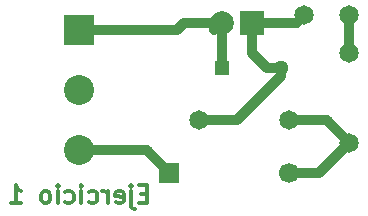
<source format=gbr>
G04 #@! TF.FileFunction,Copper,L2,Bot,Signal*
%FSLAX46Y46*%
G04 Gerber Fmt 4.6, Leading zero omitted, Abs format (unit mm)*
G04 Created by KiCad (PCBNEW 4.0.0-rc2-stable) date 30/11/2015 5:24:16 p. m.*
%MOMM*%
G01*
G04 APERTURE LIST*
%ADD10C,0.100000*%
%ADD11C,0.300000*%
%ADD12R,1.300000X1.300000*%
%ADD13C,1.300000*%
%ADD14C,1.699260*%
%ADD15R,1.699260X1.699260*%
%ADD16R,2.540000X2.540000*%
%ADD17C,2.540000*%
%ADD18R,2.000000X2.000000*%
%ADD19C,2.000000*%
%ADD20C,1.651000*%
%ADD21C,0.812800*%
G04 APERTURE END LIST*
D10*
D11*
X151164999Y-117367857D02*
X150664999Y-117367857D01*
X150450713Y-118153571D02*
X151164999Y-118153571D01*
X151164999Y-116653571D01*
X150450713Y-116653571D01*
X149807856Y-117153571D02*
X149807856Y-118439286D01*
X149879285Y-118582143D01*
X150022142Y-118653571D01*
X150093570Y-118653571D01*
X149807856Y-116653571D02*
X149879285Y-116725000D01*
X149807856Y-116796429D01*
X149736428Y-116725000D01*
X149807856Y-116653571D01*
X149807856Y-116796429D01*
X148522142Y-118082143D02*
X148664999Y-118153571D01*
X148950713Y-118153571D01*
X149093570Y-118082143D01*
X149164999Y-117939286D01*
X149164999Y-117367857D01*
X149093570Y-117225000D01*
X148950713Y-117153571D01*
X148664999Y-117153571D01*
X148522142Y-117225000D01*
X148450713Y-117367857D01*
X148450713Y-117510714D01*
X149164999Y-117653571D01*
X147807856Y-118153571D02*
X147807856Y-117153571D01*
X147807856Y-117439286D02*
X147736428Y-117296429D01*
X147664999Y-117225000D01*
X147522142Y-117153571D01*
X147379285Y-117153571D01*
X146236428Y-118082143D02*
X146379285Y-118153571D01*
X146664999Y-118153571D01*
X146807857Y-118082143D01*
X146879285Y-118010714D01*
X146950714Y-117867857D01*
X146950714Y-117439286D01*
X146879285Y-117296429D01*
X146807857Y-117225000D01*
X146664999Y-117153571D01*
X146379285Y-117153571D01*
X146236428Y-117225000D01*
X145593571Y-118153571D02*
X145593571Y-117153571D01*
X145593571Y-116653571D02*
X145665000Y-116725000D01*
X145593571Y-116796429D01*
X145522143Y-116725000D01*
X145593571Y-116653571D01*
X145593571Y-116796429D01*
X144236428Y-118082143D02*
X144379285Y-118153571D01*
X144664999Y-118153571D01*
X144807857Y-118082143D01*
X144879285Y-118010714D01*
X144950714Y-117867857D01*
X144950714Y-117439286D01*
X144879285Y-117296429D01*
X144807857Y-117225000D01*
X144664999Y-117153571D01*
X144379285Y-117153571D01*
X144236428Y-117225000D01*
X143593571Y-118153571D02*
X143593571Y-117153571D01*
X143593571Y-116653571D02*
X143665000Y-116725000D01*
X143593571Y-116796429D01*
X143522143Y-116725000D01*
X143593571Y-116653571D01*
X143593571Y-116796429D01*
X142664999Y-118153571D02*
X142807857Y-118082143D01*
X142879285Y-118010714D01*
X142950714Y-117867857D01*
X142950714Y-117439286D01*
X142879285Y-117296429D01*
X142807857Y-117225000D01*
X142664999Y-117153571D01*
X142450714Y-117153571D01*
X142307857Y-117225000D01*
X142236428Y-117296429D01*
X142164999Y-117439286D01*
X142164999Y-117867857D01*
X142236428Y-118010714D01*
X142307857Y-118082143D01*
X142450714Y-118153571D01*
X142664999Y-118153571D01*
X139593571Y-118153571D02*
X140450714Y-118153571D01*
X140022142Y-118153571D02*
X140022142Y-116653571D01*
X140164999Y-116867857D01*
X140307857Y-117010714D01*
X140450714Y-117082143D01*
D12*
X157480000Y-106680000D03*
D13*
X162480000Y-106680000D03*
D14*
X163195520Y-115567460D03*
D15*
X153035520Y-115567460D03*
D16*
X145415000Y-103505000D03*
D17*
X145415000Y-108585000D03*
X145415000Y-113665000D03*
D18*
X160020000Y-102870000D03*
D19*
X157480000Y-102870000D03*
D20*
X168275000Y-105410000D03*
X168275000Y-113030000D03*
X155575000Y-111125000D03*
X163195000Y-111125000D03*
X164465000Y-102235000D03*
X168275000Y-102235000D03*
D21*
X157480000Y-102870000D02*
X157480000Y-106680000D01*
X156845000Y-103505000D02*
X157480000Y-102870000D01*
X145415000Y-103505000D02*
X153670000Y-103505000D01*
X154305000Y-102870000D02*
X157480000Y-102870000D01*
X153670000Y-103505000D02*
X154305000Y-102870000D01*
X160020000Y-102870000D02*
X160020000Y-105410000D01*
X161290000Y-106680000D02*
X162480000Y-106680000D01*
X160020000Y-105410000D02*
X161290000Y-106680000D01*
X155575000Y-111125000D02*
X158750000Y-111125000D01*
X158750000Y-111125000D02*
X162480000Y-107395000D01*
X162480000Y-107395000D02*
X162480000Y-106680000D01*
X168275000Y-105410000D02*
X168275000Y-102235000D01*
X163830000Y-102870000D02*
X160020000Y-102870000D01*
X164465000Y-102235000D02*
X163830000Y-102870000D01*
X160495000Y-102870000D02*
X160020000Y-102870000D01*
X168275000Y-113030000D02*
X166370000Y-111125000D01*
X166370000Y-111125000D02*
X163195000Y-111125000D01*
X163195520Y-115567460D02*
X165737540Y-115567460D01*
X165737540Y-115567460D02*
X168275000Y-113030000D01*
X145415000Y-113665000D02*
X151130000Y-113665000D01*
X151130000Y-113665000D02*
X153032460Y-115567460D01*
X153032460Y-115567460D02*
X153035520Y-115567460D01*
M02*

</source>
────────────────────────────────────────
**The task**
The data above should be repeated exactly, minus any pictures.

**Task output**
<source format=gbr>
G04 #@! TF.FileFunction,Copper,L2,Bot,Signal*
%FSLAX46Y46*%
G04 Gerber Fmt 4.6, Leading zero omitted, Abs format (unit mm)*
G04 Created by KiCad (PCBNEW 4.0.0-rc2-stable) date 30/11/2015 5:24:16 p. m.*
%MOMM*%
G01*
G04 APERTURE LIST*
%ADD10C,0.100000*%
%ADD11C,0.300000*%
%ADD12R,1.300000X1.300000*%
%ADD13C,1.300000*%
%ADD14C,1.699260*%
%ADD15R,1.699260X1.699260*%
%ADD16R,2.540000X2.540000*%
%ADD17C,2.540000*%
%ADD18R,2.000000X2.000000*%
%ADD19C,2.000000*%
%ADD20C,1.651000*%
%ADD21C,0.812800*%
G04 APERTURE END LIST*
D10*
D11*
X151164999Y-117367857D02*
X150664999Y-117367857D01*
X150450713Y-118153571D02*
X151164999Y-118153571D01*
X151164999Y-116653571D01*
X150450713Y-116653571D01*
X149807856Y-117153571D02*
X149807856Y-118439286D01*
X149879285Y-118582143D01*
X150022142Y-118653571D01*
X150093570Y-118653571D01*
X149807856Y-116653571D02*
X149879285Y-116725000D01*
X149807856Y-116796429D01*
X149736428Y-116725000D01*
X149807856Y-116653571D01*
X149807856Y-116796429D01*
X148522142Y-118082143D02*
X148664999Y-118153571D01*
X148950713Y-118153571D01*
X149093570Y-118082143D01*
X149164999Y-117939286D01*
X149164999Y-117367857D01*
X149093570Y-117225000D01*
X148950713Y-117153571D01*
X148664999Y-117153571D01*
X148522142Y-117225000D01*
X148450713Y-117367857D01*
X148450713Y-117510714D01*
X149164999Y-117653571D01*
X147807856Y-118153571D02*
X147807856Y-117153571D01*
X147807856Y-117439286D02*
X147736428Y-117296429D01*
X147664999Y-117225000D01*
X147522142Y-117153571D01*
X147379285Y-117153571D01*
X146236428Y-118082143D02*
X146379285Y-118153571D01*
X146664999Y-118153571D01*
X146807857Y-118082143D01*
X146879285Y-118010714D01*
X146950714Y-117867857D01*
X146950714Y-117439286D01*
X146879285Y-117296429D01*
X146807857Y-117225000D01*
X146664999Y-117153571D01*
X146379285Y-117153571D01*
X146236428Y-117225000D01*
X145593571Y-118153571D02*
X145593571Y-117153571D01*
X145593571Y-116653571D02*
X145665000Y-116725000D01*
X145593571Y-116796429D01*
X145522143Y-116725000D01*
X145593571Y-116653571D01*
X145593571Y-116796429D01*
X144236428Y-118082143D02*
X144379285Y-118153571D01*
X144664999Y-118153571D01*
X144807857Y-118082143D01*
X144879285Y-118010714D01*
X144950714Y-117867857D01*
X144950714Y-117439286D01*
X144879285Y-117296429D01*
X144807857Y-117225000D01*
X144664999Y-117153571D01*
X144379285Y-117153571D01*
X144236428Y-117225000D01*
X143593571Y-118153571D02*
X143593571Y-117153571D01*
X143593571Y-116653571D02*
X143665000Y-116725000D01*
X143593571Y-116796429D01*
X143522143Y-116725000D01*
X143593571Y-116653571D01*
X143593571Y-116796429D01*
X142664999Y-118153571D02*
X142807857Y-118082143D01*
X142879285Y-118010714D01*
X142950714Y-117867857D01*
X142950714Y-117439286D01*
X142879285Y-117296429D01*
X142807857Y-117225000D01*
X142664999Y-117153571D01*
X142450714Y-117153571D01*
X142307857Y-117225000D01*
X142236428Y-117296429D01*
X142164999Y-117439286D01*
X142164999Y-117867857D01*
X142236428Y-118010714D01*
X142307857Y-118082143D01*
X142450714Y-118153571D01*
X142664999Y-118153571D01*
X139593571Y-118153571D02*
X140450714Y-118153571D01*
X140022142Y-118153571D02*
X140022142Y-116653571D01*
X140164999Y-116867857D01*
X140307857Y-117010714D01*
X140450714Y-117082143D01*
D12*
X157480000Y-106680000D03*
D13*
X162480000Y-106680000D03*
D14*
X163195520Y-115567460D03*
D15*
X153035520Y-115567460D03*
D16*
X145415000Y-103505000D03*
D17*
X145415000Y-108585000D03*
X145415000Y-113665000D03*
D18*
X160020000Y-102870000D03*
D19*
X157480000Y-102870000D03*
D20*
X168275000Y-105410000D03*
X168275000Y-113030000D03*
X155575000Y-111125000D03*
X163195000Y-111125000D03*
X164465000Y-102235000D03*
X168275000Y-102235000D03*
D21*
X157480000Y-102870000D02*
X157480000Y-106680000D01*
X156845000Y-103505000D02*
X157480000Y-102870000D01*
X145415000Y-103505000D02*
X153670000Y-103505000D01*
X154305000Y-102870000D02*
X157480000Y-102870000D01*
X153670000Y-103505000D02*
X154305000Y-102870000D01*
X160020000Y-102870000D02*
X160020000Y-105410000D01*
X161290000Y-106680000D02*
X162480000Y-106680000D01*
X160020000Y-105410000D02*
X161290000Y-106680000D01*
X155575000Y-111125000D02*
X158750000Y-111125000D01*
X158750000Y-111125000D02*
X162480000Y-107395000D01*
X162480000Y-107395000D02*
X162480000Y-106680000D01*
X168275000Y-105410000D02*
X168275000Y-102235000D01*
X163830000Y-102870000D02*
X160020000Y-102870000D01*
X164465000Y-102235000D02*
X163830000Y-102870000D01*
X160495000Y-102870000D02*
X160020000Y-102870000D01*
X168275000Y-113030000D02*
X166370000Y-111125000D01*
X166370000Y-111125000D02*
X163195000Y-111125000D01*
X163195520Y-115567460D02*
X165737540Y-115567460D01*
X165737540Y-115567460D02*
X168275000Y-113030000D01*
X145415000Y-113665000D02*
X151130000Y-113665000D01*
X151130000Y-113665000D02*
X153032460Y-115567460D01*
X153032460Y-115567460D02*
X153035520Y-115567460D01*
M02*

</source>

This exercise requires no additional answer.